Tofacitinib is a medication that blocks the janus kinase (JAK) inhibitor. It was discovered and developed by both the National Institutes of Health (NIH) and the pharmaceutical company Pfizer, and marketed under the brand names Xeljanz and Jakvinus. It was approved in the United States and other countries for the treatment of rheumatoid arthritis. Because it blocks inflammation, it may be effective for psoriasis, as well.

Psoriasis is an inflammatory disease, which means that the immune system is overactive. It causes skin rash, but can also affect the nails or joints, inducing excessive cells to build up. Plaque psoriasis is a common form, in which red patches of skin appear. Blocking inflammation via JAK inhibition could be a possible treatment for psoriasis.

The researchers, led by James Krueger of Rockefeller University in New York City, wanted to understand  the biological mechanisms that make tofacitinib effective in patients with psoriasis. They studied 12 patients with plaque psoriasis who were given 10 mg of tofacitinib or a placebo twice a day for 12 weeks. The investigators took skin samples to identify cell changes caused by the medication and to measure skin improvement.

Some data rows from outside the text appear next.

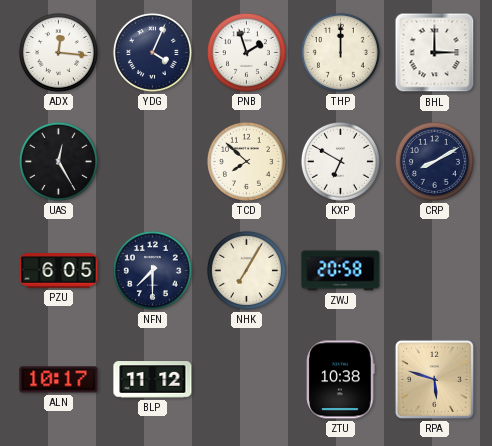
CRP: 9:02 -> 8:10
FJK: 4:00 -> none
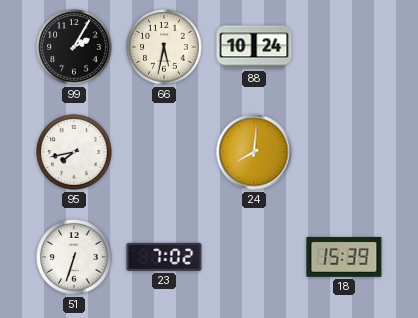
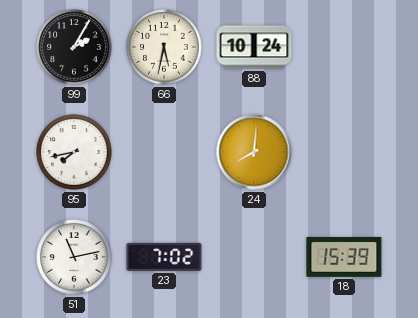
51: 6:33 -> 11:13
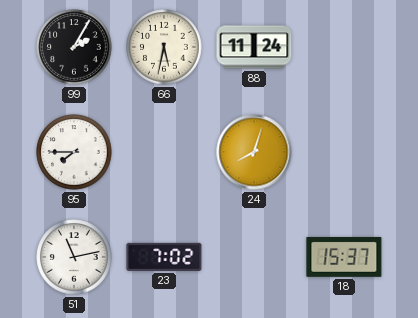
88: 10:24 -> 11:24
95: 7:43 -> 7:45
24: 8:01 -> 8:03
18: 15:39 -> 15:37
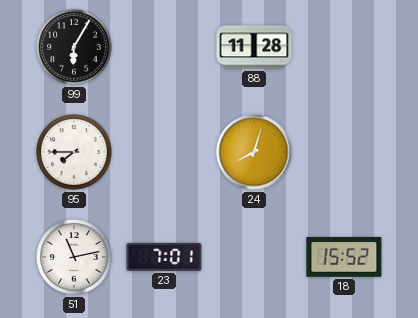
99: 2:05 -> 6:05
66: 5:32 -> none
88: 11:24 -> 11:28
23: 7:02 -> 7:01
18: 15:37 -> 15:52
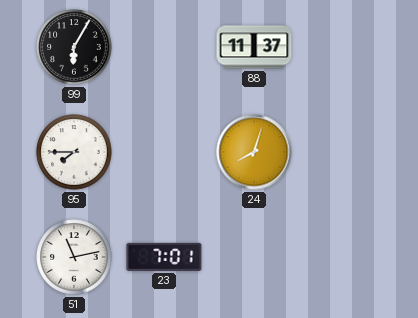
88: 11:28 -> 11:37
18: 15:52 -> none
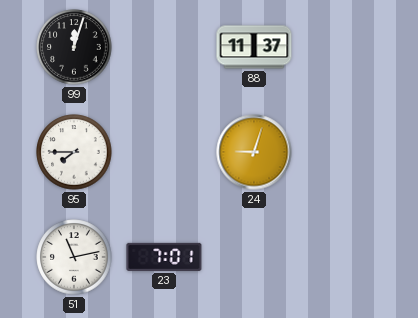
99: 6:05 -> 12:03
24: 8:03 -> 9:03
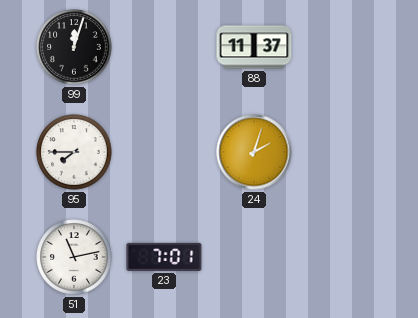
24: 9:03 -> 2:03
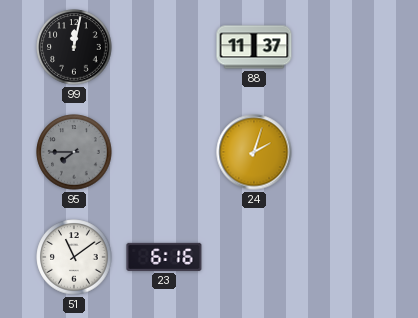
99: 12:03 -> 12:02
95 dial: white -> grey
51: 11:13 -> 11:09
23: 7:01 -> 6:16
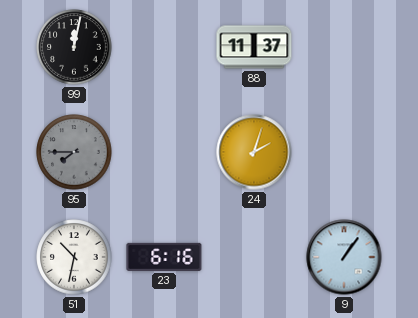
51: 11:09 -> 10:32
9: none -> 1:06
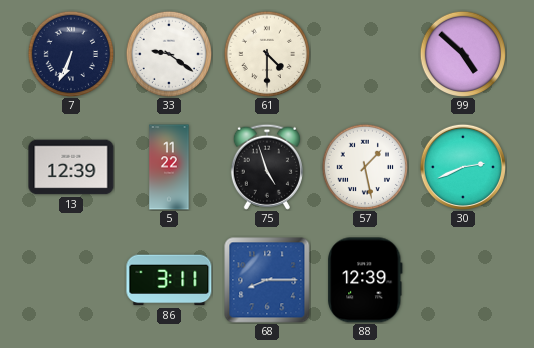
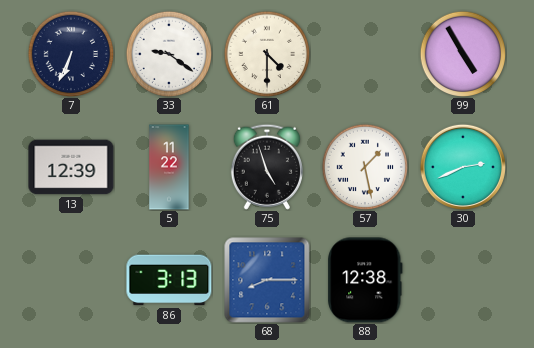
99: 4:52 -> 4:55
86: 3:11 -> 3:13
88: 12:39 -> 12:38
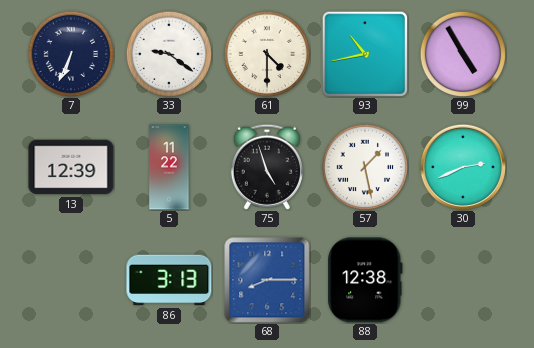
93: none -> 10:43
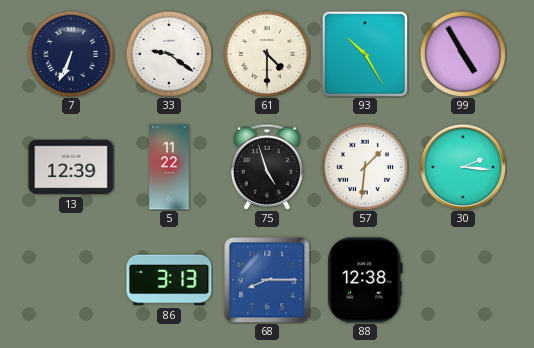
93: 10:43 -> 10:25
57: 1:28 -> 1:31
30: 2:41 -> 2:16
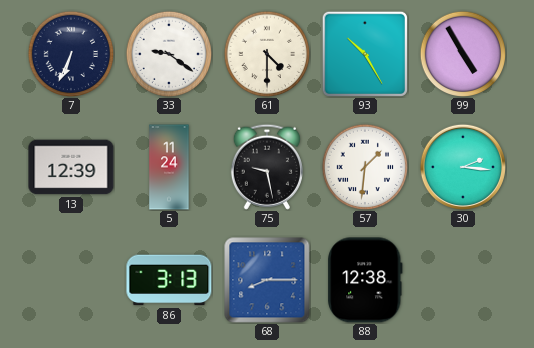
5: 11:22 -> 11:24
75: 4:57 -> 9:28
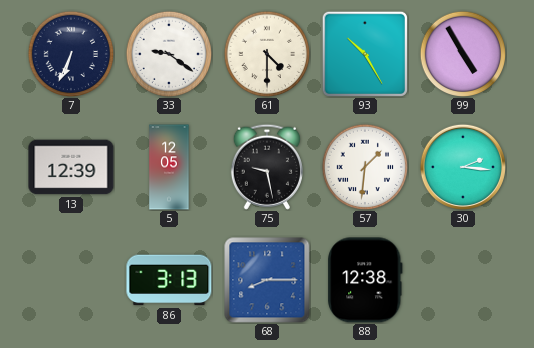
5: 11:24 -> 12:05
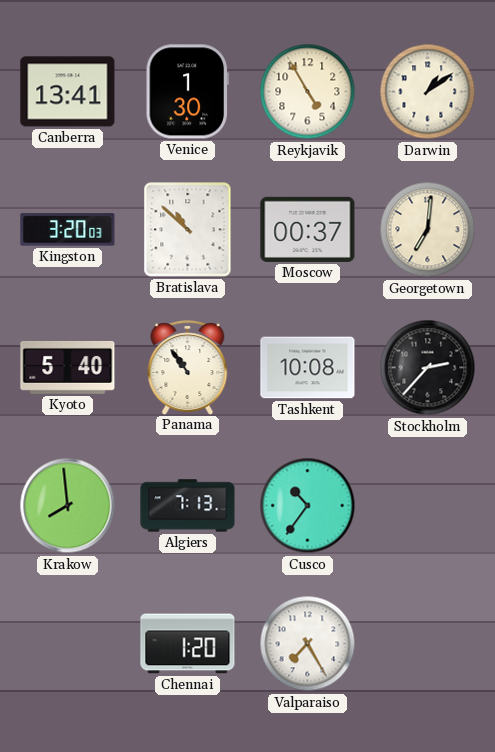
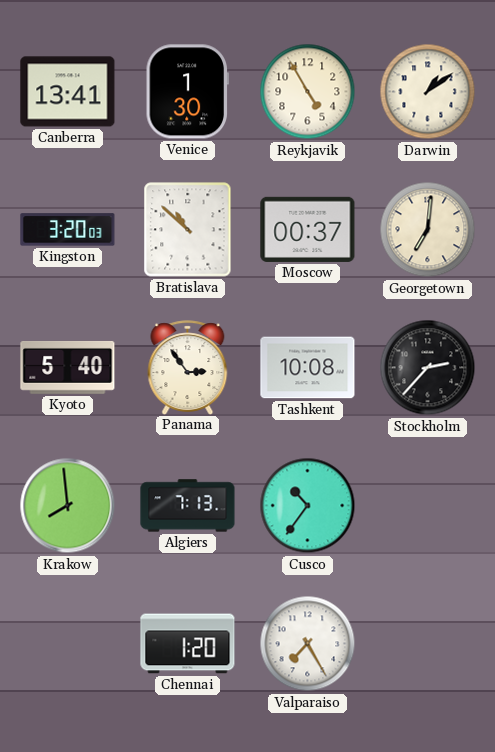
Panama: 10:54 -> 2:54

They found that tofacitinib improved the skin condition by inhibiting JAK, as expected. In addition, at weeks 1 and 2, tofacitinib reduced immune molecules known as cytokines that are made by cells in the skin called keratinocytes. It also reduced immune cells, specifically dendritic cells and T-cells. By the fourth week, tofacitinib reduced a cytokine pathway known as IL-23/TH17, and the reduction continued to week 12, the final week of the study.

Skin improvements were specifically related to certain cytokines and cell changes. The researchers noted this in their study report, stating, “Improvements in clinical and histologic features were strongly associated with changes in expression of psoriasis-related genes and reduction in IL-17 gene expression.”

Overall, tofacitinib seems to improve psoriasis in several different ways and by modulating several different aspects of inflammation. Understanding these specific cellular changes supports the use of tofacitinib for psoriasis as an inhibitor of inflammation, and also suggests possible targets for new psoriasis treatments.